Task data: Begin

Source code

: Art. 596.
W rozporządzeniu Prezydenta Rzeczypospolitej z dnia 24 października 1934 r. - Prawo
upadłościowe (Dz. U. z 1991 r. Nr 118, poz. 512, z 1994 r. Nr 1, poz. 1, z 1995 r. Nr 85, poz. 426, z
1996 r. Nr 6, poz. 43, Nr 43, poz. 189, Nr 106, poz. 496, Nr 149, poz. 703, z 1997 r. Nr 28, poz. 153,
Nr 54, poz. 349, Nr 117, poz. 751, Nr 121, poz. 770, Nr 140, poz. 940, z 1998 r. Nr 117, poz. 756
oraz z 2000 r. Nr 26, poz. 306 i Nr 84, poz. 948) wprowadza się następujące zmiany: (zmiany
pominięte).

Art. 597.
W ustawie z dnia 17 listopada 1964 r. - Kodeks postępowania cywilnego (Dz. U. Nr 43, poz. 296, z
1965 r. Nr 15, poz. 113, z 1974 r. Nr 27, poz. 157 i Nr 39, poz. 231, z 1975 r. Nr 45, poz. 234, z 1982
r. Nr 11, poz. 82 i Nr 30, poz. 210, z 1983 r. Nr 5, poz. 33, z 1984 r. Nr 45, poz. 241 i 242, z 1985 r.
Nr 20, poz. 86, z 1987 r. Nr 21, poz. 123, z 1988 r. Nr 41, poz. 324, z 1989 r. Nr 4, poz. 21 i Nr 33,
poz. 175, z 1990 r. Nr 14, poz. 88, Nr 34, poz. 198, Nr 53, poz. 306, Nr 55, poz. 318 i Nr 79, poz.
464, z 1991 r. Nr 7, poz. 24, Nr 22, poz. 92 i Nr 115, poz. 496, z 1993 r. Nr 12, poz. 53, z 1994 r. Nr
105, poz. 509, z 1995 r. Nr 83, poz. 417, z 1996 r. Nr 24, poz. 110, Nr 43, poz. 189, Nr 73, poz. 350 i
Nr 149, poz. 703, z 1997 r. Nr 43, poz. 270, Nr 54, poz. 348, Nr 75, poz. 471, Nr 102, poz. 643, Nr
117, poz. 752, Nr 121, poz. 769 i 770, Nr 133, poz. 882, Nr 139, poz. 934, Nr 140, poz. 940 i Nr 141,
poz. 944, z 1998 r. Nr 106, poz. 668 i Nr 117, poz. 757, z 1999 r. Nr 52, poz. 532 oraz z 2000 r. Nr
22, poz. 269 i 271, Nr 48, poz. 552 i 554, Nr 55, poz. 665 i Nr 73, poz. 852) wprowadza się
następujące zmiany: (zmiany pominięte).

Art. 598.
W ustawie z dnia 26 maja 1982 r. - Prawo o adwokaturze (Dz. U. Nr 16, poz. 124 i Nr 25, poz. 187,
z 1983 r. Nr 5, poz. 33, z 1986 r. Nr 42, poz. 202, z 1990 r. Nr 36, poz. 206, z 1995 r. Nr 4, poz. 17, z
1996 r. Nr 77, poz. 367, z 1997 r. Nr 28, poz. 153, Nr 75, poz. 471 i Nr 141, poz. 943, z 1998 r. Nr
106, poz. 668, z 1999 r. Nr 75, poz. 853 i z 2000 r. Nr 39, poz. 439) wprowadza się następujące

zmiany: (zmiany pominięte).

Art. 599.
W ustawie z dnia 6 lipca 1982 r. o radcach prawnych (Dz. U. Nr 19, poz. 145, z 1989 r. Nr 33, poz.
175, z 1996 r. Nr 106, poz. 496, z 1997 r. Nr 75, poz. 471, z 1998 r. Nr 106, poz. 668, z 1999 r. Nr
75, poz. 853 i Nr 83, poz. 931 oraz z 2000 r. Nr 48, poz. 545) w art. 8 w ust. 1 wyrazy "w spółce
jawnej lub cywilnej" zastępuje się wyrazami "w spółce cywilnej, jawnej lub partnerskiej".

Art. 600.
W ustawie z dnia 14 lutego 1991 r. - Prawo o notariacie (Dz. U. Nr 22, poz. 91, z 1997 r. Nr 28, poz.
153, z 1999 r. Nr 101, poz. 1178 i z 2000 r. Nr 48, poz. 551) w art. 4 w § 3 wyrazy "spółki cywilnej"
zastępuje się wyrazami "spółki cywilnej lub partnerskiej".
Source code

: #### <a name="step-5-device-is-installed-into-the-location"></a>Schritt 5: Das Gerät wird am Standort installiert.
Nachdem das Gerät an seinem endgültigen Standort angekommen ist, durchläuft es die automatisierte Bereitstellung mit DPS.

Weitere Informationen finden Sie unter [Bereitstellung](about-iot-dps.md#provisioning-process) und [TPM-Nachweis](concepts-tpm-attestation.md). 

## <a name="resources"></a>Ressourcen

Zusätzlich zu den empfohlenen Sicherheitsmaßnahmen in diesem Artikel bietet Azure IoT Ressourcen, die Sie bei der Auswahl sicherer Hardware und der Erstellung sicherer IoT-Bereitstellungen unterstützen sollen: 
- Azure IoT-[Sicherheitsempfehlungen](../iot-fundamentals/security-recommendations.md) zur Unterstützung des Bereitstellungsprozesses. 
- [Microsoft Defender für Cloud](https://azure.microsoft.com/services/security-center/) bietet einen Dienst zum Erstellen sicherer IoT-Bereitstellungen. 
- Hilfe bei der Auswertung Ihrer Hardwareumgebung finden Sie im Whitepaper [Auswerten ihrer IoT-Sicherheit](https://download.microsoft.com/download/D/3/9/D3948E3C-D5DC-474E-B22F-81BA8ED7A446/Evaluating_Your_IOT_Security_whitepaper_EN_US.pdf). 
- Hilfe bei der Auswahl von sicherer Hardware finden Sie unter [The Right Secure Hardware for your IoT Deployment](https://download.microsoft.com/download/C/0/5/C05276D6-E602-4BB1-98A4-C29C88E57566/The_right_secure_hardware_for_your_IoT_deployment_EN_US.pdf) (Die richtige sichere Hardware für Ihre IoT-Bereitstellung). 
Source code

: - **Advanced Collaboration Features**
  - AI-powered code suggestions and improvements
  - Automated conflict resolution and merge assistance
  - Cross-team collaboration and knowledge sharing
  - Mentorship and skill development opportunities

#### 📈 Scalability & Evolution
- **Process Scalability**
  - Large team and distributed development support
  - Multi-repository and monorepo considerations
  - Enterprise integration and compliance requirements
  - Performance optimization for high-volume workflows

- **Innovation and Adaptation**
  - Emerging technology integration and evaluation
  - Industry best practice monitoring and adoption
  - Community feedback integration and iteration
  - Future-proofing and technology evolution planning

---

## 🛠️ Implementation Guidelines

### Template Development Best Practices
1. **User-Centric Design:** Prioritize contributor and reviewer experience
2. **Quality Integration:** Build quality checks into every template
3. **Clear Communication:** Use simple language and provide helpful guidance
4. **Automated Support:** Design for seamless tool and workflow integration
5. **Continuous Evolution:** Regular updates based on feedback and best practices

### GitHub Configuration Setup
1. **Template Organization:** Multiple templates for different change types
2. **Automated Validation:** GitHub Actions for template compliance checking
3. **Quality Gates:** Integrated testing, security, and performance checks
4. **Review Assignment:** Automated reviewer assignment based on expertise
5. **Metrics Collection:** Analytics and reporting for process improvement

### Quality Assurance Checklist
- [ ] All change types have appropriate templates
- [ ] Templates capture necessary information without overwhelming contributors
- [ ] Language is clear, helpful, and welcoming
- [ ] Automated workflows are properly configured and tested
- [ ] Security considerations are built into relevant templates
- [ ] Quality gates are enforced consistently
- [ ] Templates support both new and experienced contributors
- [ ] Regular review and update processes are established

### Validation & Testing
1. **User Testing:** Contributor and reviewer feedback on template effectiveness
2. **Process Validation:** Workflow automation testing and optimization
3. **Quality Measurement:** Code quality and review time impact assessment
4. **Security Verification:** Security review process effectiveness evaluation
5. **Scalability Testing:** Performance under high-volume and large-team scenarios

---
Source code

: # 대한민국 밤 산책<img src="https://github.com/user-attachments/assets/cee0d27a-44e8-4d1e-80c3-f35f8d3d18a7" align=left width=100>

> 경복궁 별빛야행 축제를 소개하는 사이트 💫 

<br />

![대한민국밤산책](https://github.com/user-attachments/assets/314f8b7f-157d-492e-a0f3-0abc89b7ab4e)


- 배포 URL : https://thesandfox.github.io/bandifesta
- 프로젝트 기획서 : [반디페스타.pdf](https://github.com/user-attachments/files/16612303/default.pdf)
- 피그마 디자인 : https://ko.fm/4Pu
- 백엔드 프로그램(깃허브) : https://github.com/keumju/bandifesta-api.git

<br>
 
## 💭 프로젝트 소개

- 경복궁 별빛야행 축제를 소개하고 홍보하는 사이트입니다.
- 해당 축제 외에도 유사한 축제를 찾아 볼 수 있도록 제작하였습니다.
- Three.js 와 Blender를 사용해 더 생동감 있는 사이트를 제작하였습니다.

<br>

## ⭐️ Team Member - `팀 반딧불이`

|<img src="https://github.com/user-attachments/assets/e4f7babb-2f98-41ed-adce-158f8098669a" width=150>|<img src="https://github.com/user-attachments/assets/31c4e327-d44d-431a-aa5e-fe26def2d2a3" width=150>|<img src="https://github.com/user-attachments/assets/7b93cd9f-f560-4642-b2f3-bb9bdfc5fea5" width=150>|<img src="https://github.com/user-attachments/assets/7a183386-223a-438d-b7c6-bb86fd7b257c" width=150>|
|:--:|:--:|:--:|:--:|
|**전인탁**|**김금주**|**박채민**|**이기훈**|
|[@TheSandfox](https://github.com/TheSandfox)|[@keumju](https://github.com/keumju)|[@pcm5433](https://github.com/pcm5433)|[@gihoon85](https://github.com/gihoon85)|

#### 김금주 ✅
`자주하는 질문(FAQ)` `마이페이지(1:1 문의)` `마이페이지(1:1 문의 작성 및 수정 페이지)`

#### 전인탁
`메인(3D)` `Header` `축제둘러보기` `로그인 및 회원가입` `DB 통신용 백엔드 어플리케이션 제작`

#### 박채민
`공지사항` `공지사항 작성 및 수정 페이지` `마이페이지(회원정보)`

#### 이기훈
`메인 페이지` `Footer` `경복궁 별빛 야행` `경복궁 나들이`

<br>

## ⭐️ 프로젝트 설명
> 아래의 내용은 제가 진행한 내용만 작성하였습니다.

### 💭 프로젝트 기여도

Task data: End

▶ [To-do item]:
Render the lines from the one containing "- **Advanced Collaboration Features**" through the one containing "## 🛠️ Implementation Guidelines" as a Markdown table with the columns Row and Line, numbering each row and leaving out blank lines.

▶ [Task answer]:
| Row | Line |
|---|---|
| 1 | : - **Advanced Collaboration Features** |
| 2 |   - AI-powered code suggestions and improvements |
| 3 |   - Automated conflict resolution and merge assistance |
| 4 |   - Cross-team collaboration and knowledge sharing |
| 5 |   - Mentorship and skill development opportunities |
| 6 | #### 📈 Scalability & Evolution |
| 7 | - **Process Scalability** |
| 8 |   - Large team and distributed development support |
| 9 |   - Multi-repository and monorepo considerations |
| 10 |   - Enterprise integration and compliance requirements |
| 11 |   - Performance optimization for high-volume workflows |
| 12 | - **Innovation and Adaptation** |
| 13 |   - Emerging technology integration and evaluation |
| 14 |   - Industry best practice monitoring and adoption |
| 15 |   - Community feedback integration and iteration |
| 16 |   - Future-proofing and technology evolution planning |
| 17 | --- |
| 18 | ## 🛠️ Implementation Guidelines |